Anyway, thank you for letting me know so nicely about the error of my ways. I too wanted to explain my side in a way that was somewhat forceful and yet deceivingly polite so I enlisted the help of a passive aggressive friend whom I rarely spend any time with as he always uses 'yes/but' phrasing and for some reason is always asking me for different names of foods to use as his username on new internet accounts. How irritating!
08-11-2010 11:12 AM
I'm sorry you misinterpreted my earlier post on this thread as telling you to go elsewhere. My suggestion was merely that we refocus this thread on it's original intent which was the Net Neutrality discussion and open a new one with your observation that the service seems to be degrading and seeking others experiences with service so an indepth discussion on that topic could take place separately. Indeed if many others are finding the same experience, it would cause one to question what might be occurring. If not however, it would seem to be something specifically related to your installation (either a fault or one of the many factors I cited previously which are outside of Verizon's control -- issues which outline exactly why I hate DSL and am glad I live in an area where both Cable an FiOS are available as choices).

(Records taken from a dataset)
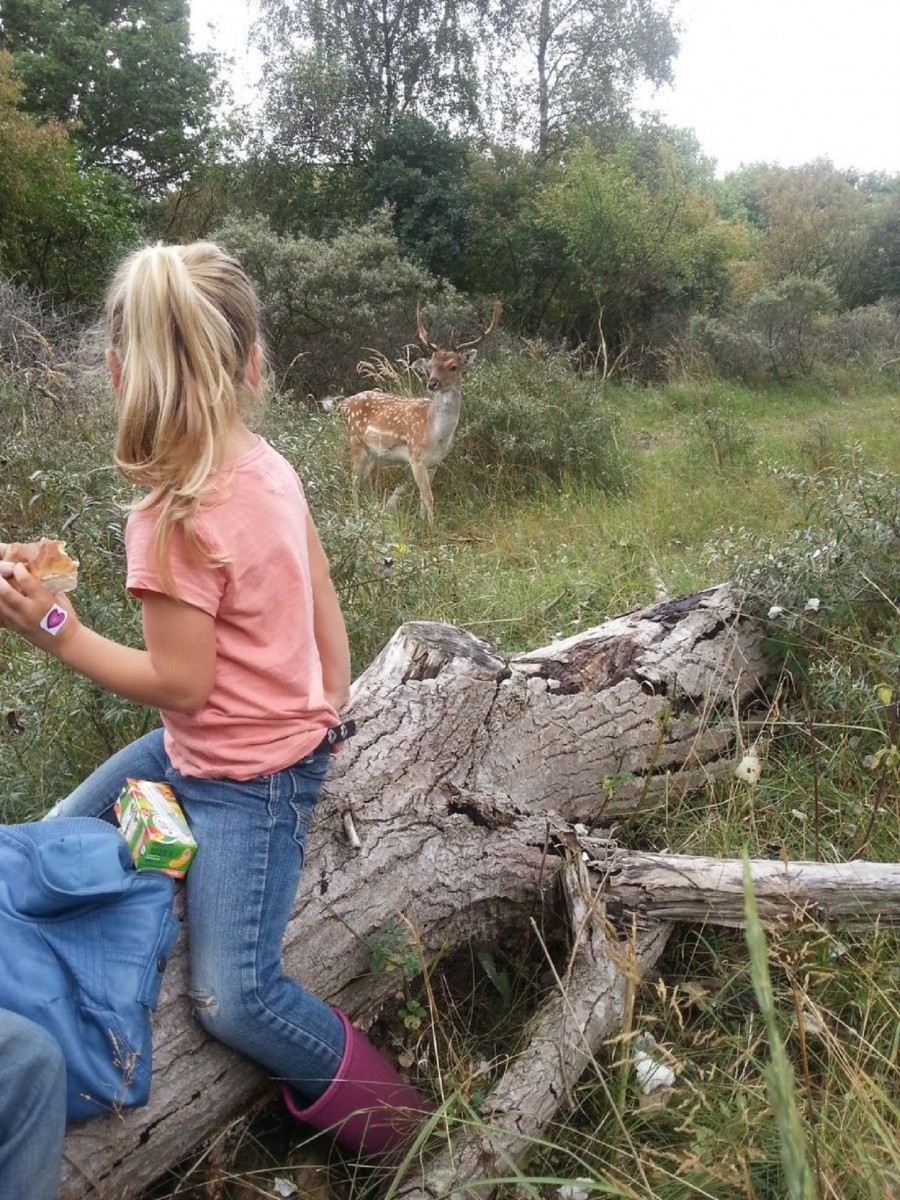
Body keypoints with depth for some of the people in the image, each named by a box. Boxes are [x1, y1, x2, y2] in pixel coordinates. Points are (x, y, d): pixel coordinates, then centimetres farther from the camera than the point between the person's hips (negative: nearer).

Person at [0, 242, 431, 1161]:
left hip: (246, 779, -9)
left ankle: (383, 1118, 12)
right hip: (196, 749, 9)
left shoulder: (176, 520, -28)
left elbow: (180, 684, -20)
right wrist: (326, 712, 15)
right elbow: (324, 600, 3)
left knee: (232, 1000, -9)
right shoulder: (268, 467, -5)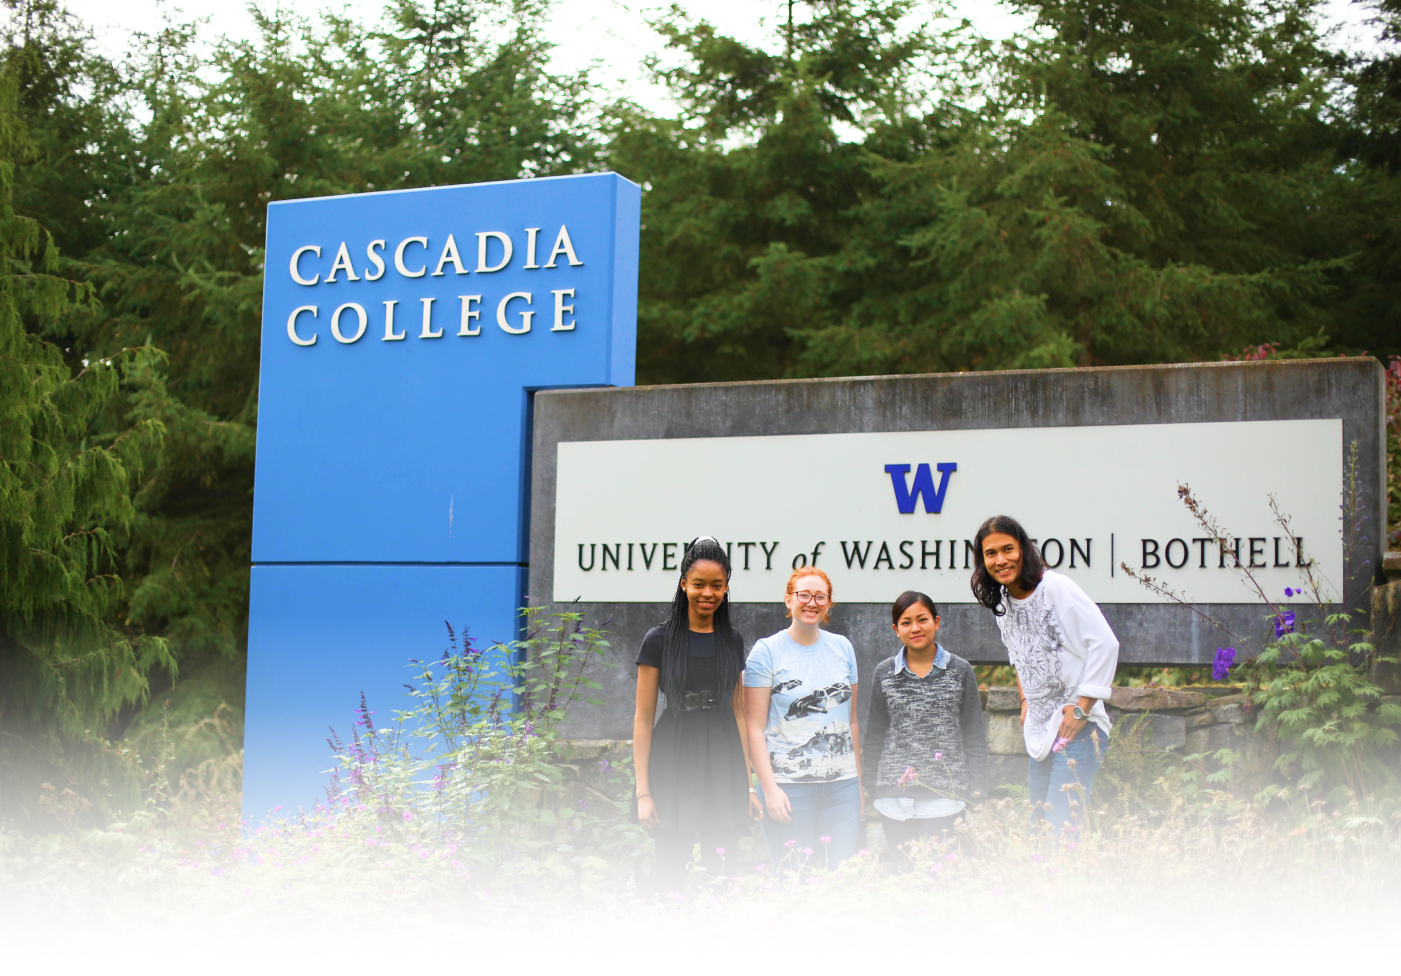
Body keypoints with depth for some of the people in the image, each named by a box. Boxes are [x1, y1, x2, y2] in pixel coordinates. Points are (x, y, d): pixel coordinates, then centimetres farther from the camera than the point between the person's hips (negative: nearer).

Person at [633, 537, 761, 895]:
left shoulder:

### [Task list]
• a. Which types of home internet service does the forum post name? List them all.
• b. Pick up the forum post about Net Neutrality and slow service right after its last sentence and carry it on.

### [Activity answers]
• a. DSL, Cable, FiOS

• b.
You are entitled to your perceptions -- I am merely stating an industry and regulatory view of why that would be an issue if indeed they were intentionally degrading service outside the limits as provided in the service level agreement. You solicited opinion, I am providing my view as requested.
The point is moot really as neither of us can "fix" that issue. We are after all, both just customers -- albeit perhaps at different ends of the customer satisfaction spectrum at the moment.
08-11-2010 04:13 PM
Since Verizon is selectively installing FIOS most os us need to deal with dsl or cable. I am in the second largest city in MA and FIOS has not been available because of the population density and cost for Verizon to install lines. Locally theyt wire the easiest locals which usually have the lowest density. Cable here is no bargain relative to customer service so DSL is what remains.
12-30-2017 03:16 AM
Really?!, It seems as if you are aware of what is actually happening and the STATED goals of the cable companies. The question you should address is: What are you getting in return for selling out?
Internet neutrality has been stripped and in it's place we are supposed to TRUST our cable company to NOT hold our access hostage for more money .... are you naive enough to believe that cable companies will not take advantage of multiplying their revenue by tens or hundreds of times in the interest of "customer service" .... lol?
Worse still, the PTBE's (the powers that be) will now control the CONTENT of EVERYTHING we see ... rather than a search engine returning the most pertenent information or website, it will now return the most commercialized. It is not the end of the "world" as we know it .... only the digital world.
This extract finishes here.